Car notre monde est détestable sur de nombreux plans, il n’y a rien de plus normal que de vouloir le changer. Cela ne veut pas dire qu’on en aurait les moyens et le XXème siècle a montré le caractère totalitaire de la prétention de conformer la société à une idéologie, fût-elle soi-disant la plus démocratique et bien intentionnée qui soit. Dans nos sociétés pluralistes, la volonté d’une société parfaite mène aux génocides. Seulement, après avoir dominé la plus grande partie du monde, la disparition du communisme a donné lieu à un retour de la religion et à la conversion à l’islamisme des mouvements révolutionnaires dans les pays musulmans. Cela témoigne de la dimension religieuse de l’utopie communiste, malgré son athéisme déclaré, mais aussi de l’impératif du besoin religieux. Pas si facile de s’en passer. Avec son exigence d’unité, devant l’éclatement des structures traditionnelles et l’émiettement des cités modernes, l’Islam n’était pas mal placé pour devenir la religion des exclus du progrès, de la consommation et de la richesse pétrolière. Mais nous faudra-t-il toujours des religions ? toujours vouloir l’absolu pour admirer notre propre audace ? Il y aura donc toujours des têtes brûlés qui se prennent pour des héros, accusant les autres de l’état lamentable du monde qu’ils ne font qu’empirer en étant prêts à massacrer ceux qu’ils considèrent comme le mal en personne : que ce soient des blasphémateurs aux yeux des islamistes ou les musulmans aux yeux des nationalistes. Ce qu’on sait, c’est qu’il n’y a rien de bon à attendre ni des uns, ni des autres mais qu’on se trouve sous leurs feux croisés. Chacun ne s’étripe que pour de faux dieux, pour être au-dessus de sa pauvre existence et se croire merveilleux mais l’intensité de la confrontation est bien liée à la crise et un état de guerre.

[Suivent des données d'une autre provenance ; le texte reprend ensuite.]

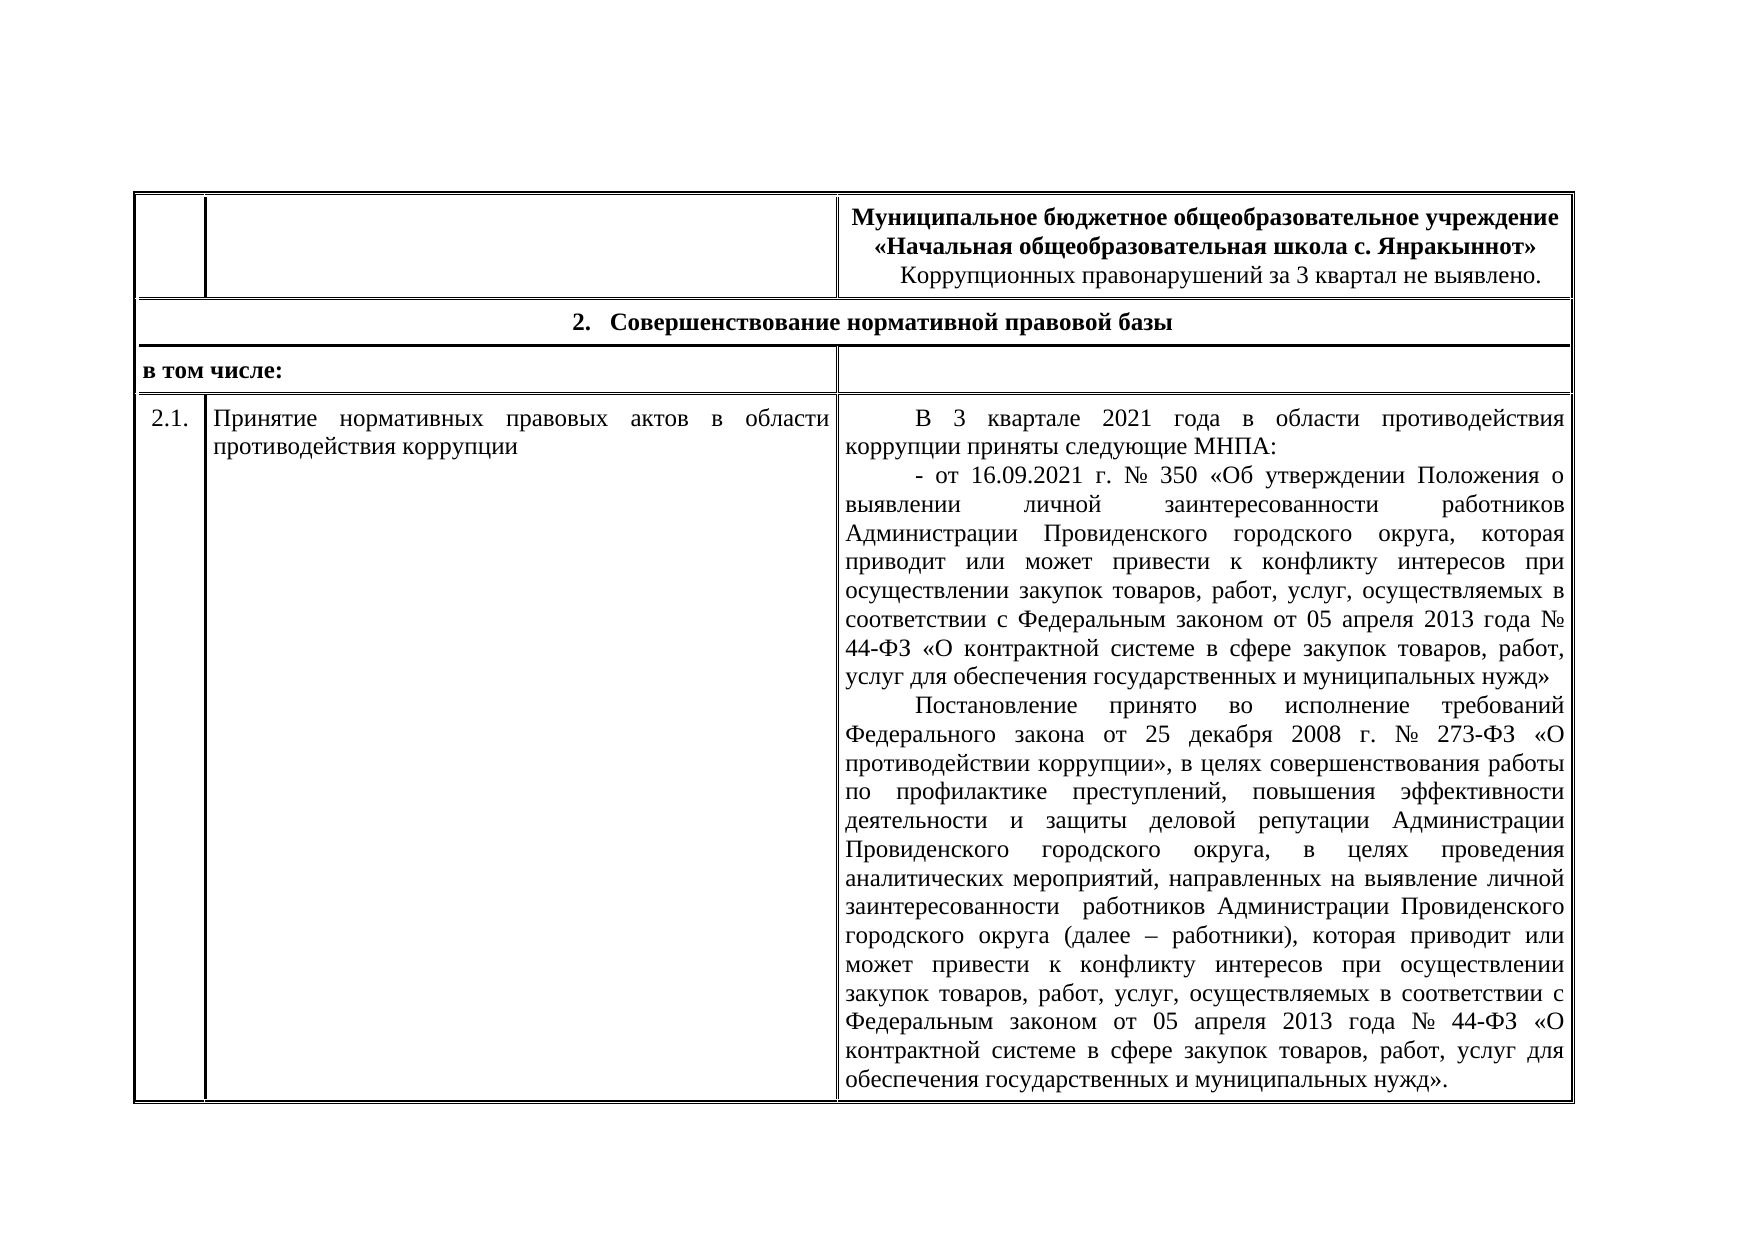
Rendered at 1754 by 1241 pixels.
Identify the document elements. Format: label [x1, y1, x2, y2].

table_header [118, 177, 1636, 1118]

Pourrons-nous échapper à cette folie qui nous a servi de politique depuis la Révolution pour revenir à des politiques concrètes et une véritable réduction des injustices ou inégalités en s’adaptant aux transformations en cours ? Ce n’est pas qu’on devrait se résoudre à un réformisme mou. On a besoin de radicalité quand la situation l’exige, mais pas de promettre la lune, changer les hommes, transformer le monde à notre convenance. L’enfer est vraiment pavé de bonnes intentions et vouloir éliminer la barbarie justifie d’y sombrer soi-même. Il est probable qu’il y aura encore longtemps des terroristes narcissiques et des justiciers auto-déclarés, tant qu’il y aura des jeunes crétins persuadés de détenir la vérité, habillés selon l’idéologie du moment et sans rien changer à la société sinon d’y faire monter un peu plus la tension pour un temps, renforcer l’ordre établi et sa police. Construire une alternative est une autre paire de manche, bien moins héroïque. En tout cas, il est certain que la période est agitée, des guerres sont en cours, ce n’est pas qu’une question religieuse, loin de là et notre avenir s’assombrit encore un peu plus, sans qu’on puisse voir, au milieu de la confusion qui règne, comment s’en sortir encore.